Richard Stallman, l’inventeur du logiciel libre, et l’évangéliste infatigable d’une autre façon d’envisager le développement logiciel, s’en va, par la petite porte, en démissionnant le plus discrètement possible de son poste au MIT, et surtout de la présidence de la Free Software Foundation, suite à un mini-scandale plus ou moins lié à l’affaire Epstein et aux tensions qu’amènent toutes ces affaires liées à la sexualité.
(sans chercher à m’aventurer sur un terrain glissant, disons juste que Stallman n’est pas accusé du tout d’agression sexuelle, mais d’une prise de position plutôt abrupte suite à une accusation portée sur un de ses défunts collègues).
Stallman est une légende dans le milieu du développement, car il a par sa personnalité et sa conviction, initié et personnifié à lui tout seul tout le mouvement du logiciel libre, incitant les développeurs et l’industrie informatique à lutter contre la notion même de licence logicielle en tant que propriété intellectuelle, considérant que l’oeuvre logicielle doit faire partie des biens communs, une sorte de patrimoine immatérielle de l’humanité.
De grands logiciels sont sortis de ce mouvement, dont Linux, Firefox… Le logiciel libre, et son pendant un peu plus politiquement correct l’open source, ont marqué, et continuent à marquer cette industrie.
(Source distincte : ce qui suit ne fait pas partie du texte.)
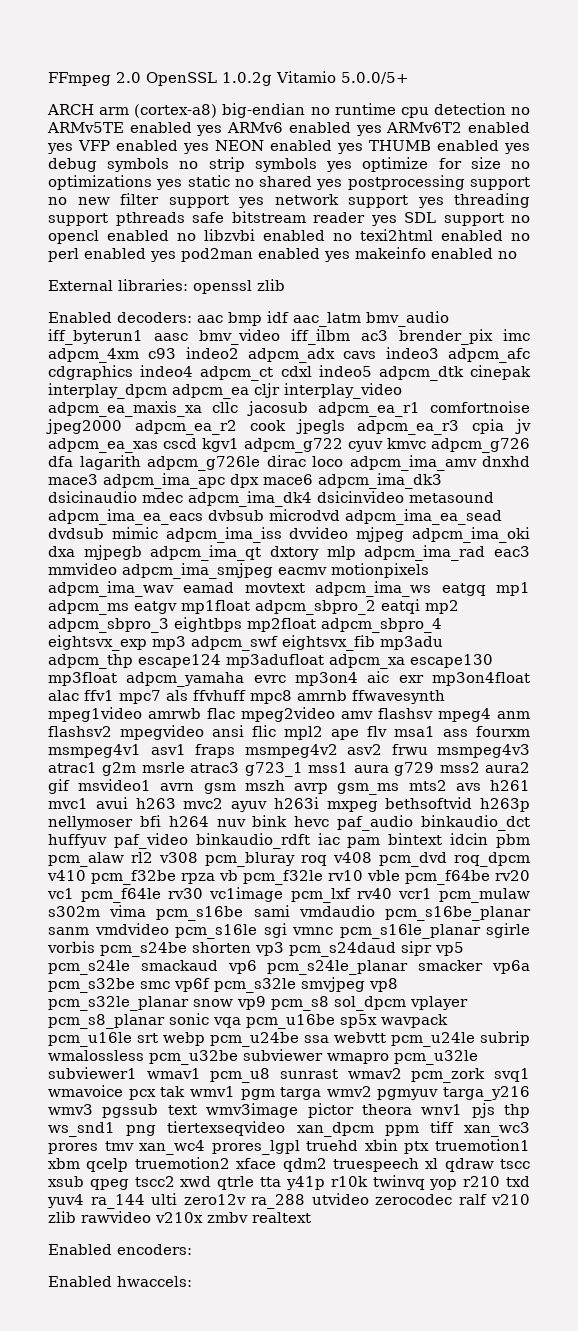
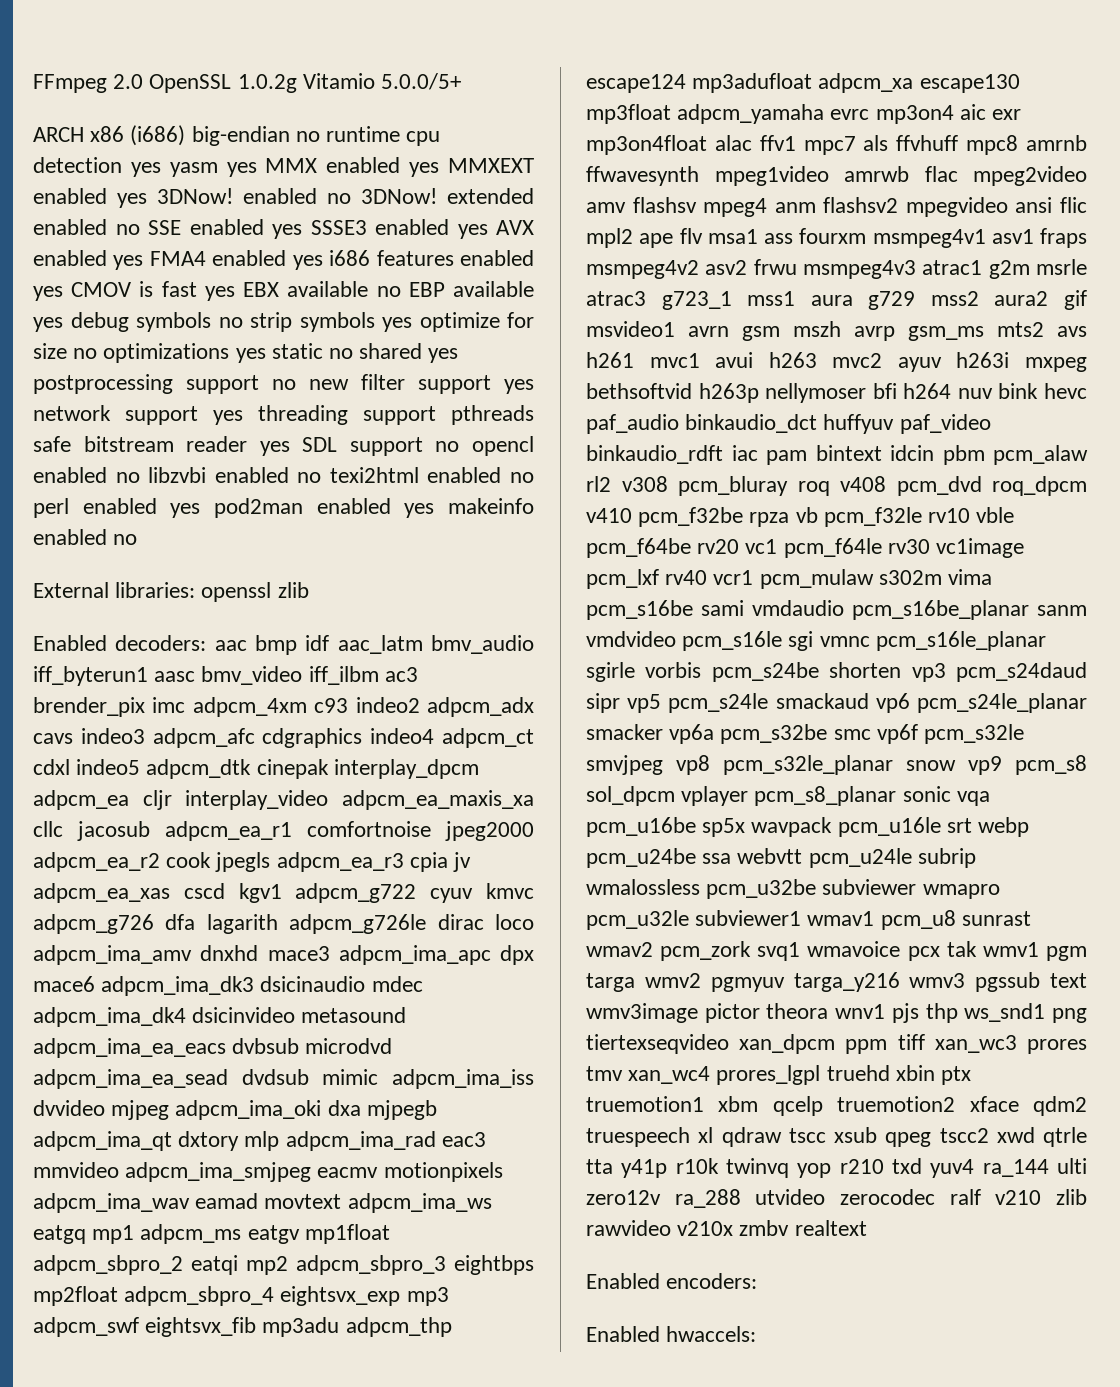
[99,104,218,118] arm (cortex-a8) -> [90,125,186,146] x86 (i686)
[511,107,530,115] [47,122,530,136] [47,140,530,154] no ARMv5TE enabled yes ARMv6 enabled yes ARMv6T2 enabled yes VFP enabled yes NEON enabled yes THUMB enabled yes -> [130,157,534,177] [33,188,534,208] [33,219,534,239] [33,250,534,270] [33,281,534,301] [33,317,63,332] yes yasm yes MMX enabled yes MMXEXT enabled yes 3DNow! enabled no 3DNow! extended enabled no SSE enabled yes SSSE3 enabled yes AVX enabled yes FMA4 enabled yes i686 features enabled yes CMOV is fast yes EBX available no EBP available yes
Pourtant, je n’ai jamais considéré Stallmann comme étant le meilleur représentant possible du mouvement. J’avais écrit à ce sujet il y a quelques années, en argumentant que d’utiliser une personnalité aussi clivante n’était pas forcément la meilleure idée qui soit, lorsqu’il s’agissait de trouver une nouvelle force face à une industrie de plus en plus portée par le monde financier.
Le logiciel libre est depuis quelques années dans une situation assez paradoxale. Son influence n’a jamais été aussi grande, il suffit de regarder le nombre de logiciels faisant tourner Internet et le web aujourd’hui ; même Microsoft s’y met depuis quelques temps. Mais c’est comme si l’argent s’était éloigné de la notion de licence logicielle, pour se concentrer sur la vente de services, en SaaS, là où le code logiciel n’a pas à être libre ou non : il est de toute manière caché derrière des serveurs qui délivrent du service de manière commerciale, caché dans un territoire où ni Stallman, ni les autres ne peuvent intervenir.
Difficile de dire si le mouvement du logiciel libre, et la FSF, vont trouver un ton nouveau avec le départ de Richard Stallman. Mais le modèle économique du libre est un domaine qui reste passionnant, et fragile.